No one wants to admit it, but the local Republican Party leadership’s edict that no candidates from their party accept money from unions has put some GOP hopefuls in a difficult situation, especially when it comes to public safety unions.

It looks like Irvine City Council candidate Jeff Lalloway is the latest member of this club.

Lalloway went to the Lincoln Club of Orange County for an endorsement. However, in order to get the Lincoln Club endorsement, candidates must sign the club’s version of GOP anti-union pledge. The pledge’s preamble goes like this:

The Lincoln Club of Orange County believes that the problem of public employee unions and their corrupting influence at all levels of government must be taken so seriously, that the Club will not endorse a candidate who does not sign the following pledge…

Lalloway signed the pledge and got the Lincoln Club endorsement. But then he went knocking on the doors of two public employee unions — the Irvine Police Association and the Orange County Professional Firefighters Association — and asked for their endorsements.

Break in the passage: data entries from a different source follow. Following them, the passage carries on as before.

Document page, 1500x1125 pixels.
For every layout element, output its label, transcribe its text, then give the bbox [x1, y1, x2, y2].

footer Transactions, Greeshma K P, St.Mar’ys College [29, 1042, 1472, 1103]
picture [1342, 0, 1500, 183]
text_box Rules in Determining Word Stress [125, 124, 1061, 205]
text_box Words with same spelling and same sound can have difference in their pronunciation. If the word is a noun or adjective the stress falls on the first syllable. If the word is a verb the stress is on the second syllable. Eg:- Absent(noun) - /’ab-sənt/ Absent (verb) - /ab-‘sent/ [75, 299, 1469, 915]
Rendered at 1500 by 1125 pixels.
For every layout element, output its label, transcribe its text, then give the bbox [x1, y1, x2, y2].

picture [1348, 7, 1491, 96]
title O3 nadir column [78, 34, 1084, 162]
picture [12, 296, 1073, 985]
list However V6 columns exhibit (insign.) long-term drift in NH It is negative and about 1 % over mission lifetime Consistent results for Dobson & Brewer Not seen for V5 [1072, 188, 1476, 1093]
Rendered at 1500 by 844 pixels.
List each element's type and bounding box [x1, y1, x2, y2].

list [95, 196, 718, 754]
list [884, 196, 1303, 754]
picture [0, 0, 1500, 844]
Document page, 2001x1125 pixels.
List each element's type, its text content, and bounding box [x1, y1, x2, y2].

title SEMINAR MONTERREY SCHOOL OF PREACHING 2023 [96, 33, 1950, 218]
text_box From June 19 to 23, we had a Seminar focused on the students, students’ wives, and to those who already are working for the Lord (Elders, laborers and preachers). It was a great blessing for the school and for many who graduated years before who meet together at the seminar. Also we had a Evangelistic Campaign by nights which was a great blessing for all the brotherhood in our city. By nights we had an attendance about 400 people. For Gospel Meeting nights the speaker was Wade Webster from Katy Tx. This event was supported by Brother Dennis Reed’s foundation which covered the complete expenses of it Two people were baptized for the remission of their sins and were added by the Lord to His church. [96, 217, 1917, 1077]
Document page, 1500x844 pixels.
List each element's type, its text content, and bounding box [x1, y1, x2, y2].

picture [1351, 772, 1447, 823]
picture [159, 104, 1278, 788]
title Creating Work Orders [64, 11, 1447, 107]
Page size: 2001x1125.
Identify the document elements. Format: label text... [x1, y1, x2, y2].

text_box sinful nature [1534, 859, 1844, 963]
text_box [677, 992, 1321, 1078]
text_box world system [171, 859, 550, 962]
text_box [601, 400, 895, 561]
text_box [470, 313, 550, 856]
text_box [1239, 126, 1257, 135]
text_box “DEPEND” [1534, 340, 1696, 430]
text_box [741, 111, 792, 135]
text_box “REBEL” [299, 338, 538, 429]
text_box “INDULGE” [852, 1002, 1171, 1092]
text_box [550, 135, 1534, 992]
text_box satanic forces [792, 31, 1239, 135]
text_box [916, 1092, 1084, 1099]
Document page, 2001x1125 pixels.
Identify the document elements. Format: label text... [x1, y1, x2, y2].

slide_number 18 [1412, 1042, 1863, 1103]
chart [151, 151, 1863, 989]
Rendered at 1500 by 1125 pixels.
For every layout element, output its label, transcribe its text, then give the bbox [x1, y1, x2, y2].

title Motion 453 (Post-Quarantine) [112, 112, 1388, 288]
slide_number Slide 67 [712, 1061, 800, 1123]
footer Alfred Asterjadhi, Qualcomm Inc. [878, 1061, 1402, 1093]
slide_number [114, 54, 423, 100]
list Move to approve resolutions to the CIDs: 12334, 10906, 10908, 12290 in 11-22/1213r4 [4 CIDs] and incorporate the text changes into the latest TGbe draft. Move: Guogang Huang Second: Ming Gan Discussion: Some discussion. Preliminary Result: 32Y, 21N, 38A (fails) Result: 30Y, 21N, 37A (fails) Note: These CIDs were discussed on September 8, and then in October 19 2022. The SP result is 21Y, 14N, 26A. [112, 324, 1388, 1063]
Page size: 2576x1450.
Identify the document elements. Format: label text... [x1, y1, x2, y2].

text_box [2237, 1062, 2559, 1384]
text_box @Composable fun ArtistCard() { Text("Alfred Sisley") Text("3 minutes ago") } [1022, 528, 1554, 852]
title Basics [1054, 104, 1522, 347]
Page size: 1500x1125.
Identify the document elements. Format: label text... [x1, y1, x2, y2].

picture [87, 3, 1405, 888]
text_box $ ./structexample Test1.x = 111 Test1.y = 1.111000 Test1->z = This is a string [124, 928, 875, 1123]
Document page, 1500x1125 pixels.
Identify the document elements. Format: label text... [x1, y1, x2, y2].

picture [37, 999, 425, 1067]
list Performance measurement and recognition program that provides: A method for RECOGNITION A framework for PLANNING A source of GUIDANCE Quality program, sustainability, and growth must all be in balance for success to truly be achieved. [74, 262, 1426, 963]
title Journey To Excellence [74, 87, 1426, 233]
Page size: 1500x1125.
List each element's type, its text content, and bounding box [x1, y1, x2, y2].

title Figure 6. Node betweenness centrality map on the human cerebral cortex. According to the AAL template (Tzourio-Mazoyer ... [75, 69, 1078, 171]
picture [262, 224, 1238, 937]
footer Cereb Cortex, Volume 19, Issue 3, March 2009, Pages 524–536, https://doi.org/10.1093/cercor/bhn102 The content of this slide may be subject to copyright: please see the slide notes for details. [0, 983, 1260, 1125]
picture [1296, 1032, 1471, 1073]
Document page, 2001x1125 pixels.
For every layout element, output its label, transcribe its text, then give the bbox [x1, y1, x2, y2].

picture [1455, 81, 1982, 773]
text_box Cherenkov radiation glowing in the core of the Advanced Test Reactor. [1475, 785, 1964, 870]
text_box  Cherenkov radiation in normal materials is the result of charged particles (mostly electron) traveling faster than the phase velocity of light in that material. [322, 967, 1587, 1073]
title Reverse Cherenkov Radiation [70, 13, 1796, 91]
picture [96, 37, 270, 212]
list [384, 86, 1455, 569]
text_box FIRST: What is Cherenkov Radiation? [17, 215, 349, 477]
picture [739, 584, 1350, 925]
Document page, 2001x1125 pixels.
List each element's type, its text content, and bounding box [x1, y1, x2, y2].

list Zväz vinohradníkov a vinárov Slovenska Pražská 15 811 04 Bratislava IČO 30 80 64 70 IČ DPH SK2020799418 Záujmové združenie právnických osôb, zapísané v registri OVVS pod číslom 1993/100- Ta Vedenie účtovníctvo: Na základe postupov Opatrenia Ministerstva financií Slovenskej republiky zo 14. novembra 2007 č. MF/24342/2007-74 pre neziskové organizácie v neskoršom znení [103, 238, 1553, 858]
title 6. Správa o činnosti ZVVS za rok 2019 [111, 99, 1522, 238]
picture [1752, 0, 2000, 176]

Lalloway says the apparent hypocrisy in this really isn’t — because although he wants endorsements from the unions, he doesn’t want their money.

Huh?

Lalloway says his actions fall in line with his view of interest groups. He calls any interest group with “an inordinate amount of power” a corrupting influence. He also pointed to the massive amounts of money funneled into independent expenditure committees, a common occurrence in Irvine City Council elections.

“There’s money and then there’s just gobs of money,” Lalloway said. “I have a gripe with the politicians who succumb to money from interest groups — any interest group.”

But, he says, a fire or police union endorsement just means they believe in the same principles — like the importance of making public safety a city’s top priority.

Officials at the police union wouldn’t comment on whether signing the pledge would affect their chances of a union endorsement. However, a fire union official has signaled that the pledge is irrelevant and that the union won’t hold it against them.

“If a GOP candidate has supported us and continues to want our support, we are going to support them,” said fire union Secretary and Political Affairs Director Tony Bedolla. “We are loyal to our supporters irrespective of any pledges and won’t paint them with as broad a brush as the one our detractors are painting us” with.

At least one union guy agrees with Lalloway. Fire union chief Joe Kerr said when candidates seek the fire union’s support, it’s not seen as union support, but rather as the support of a respectable public safety organization.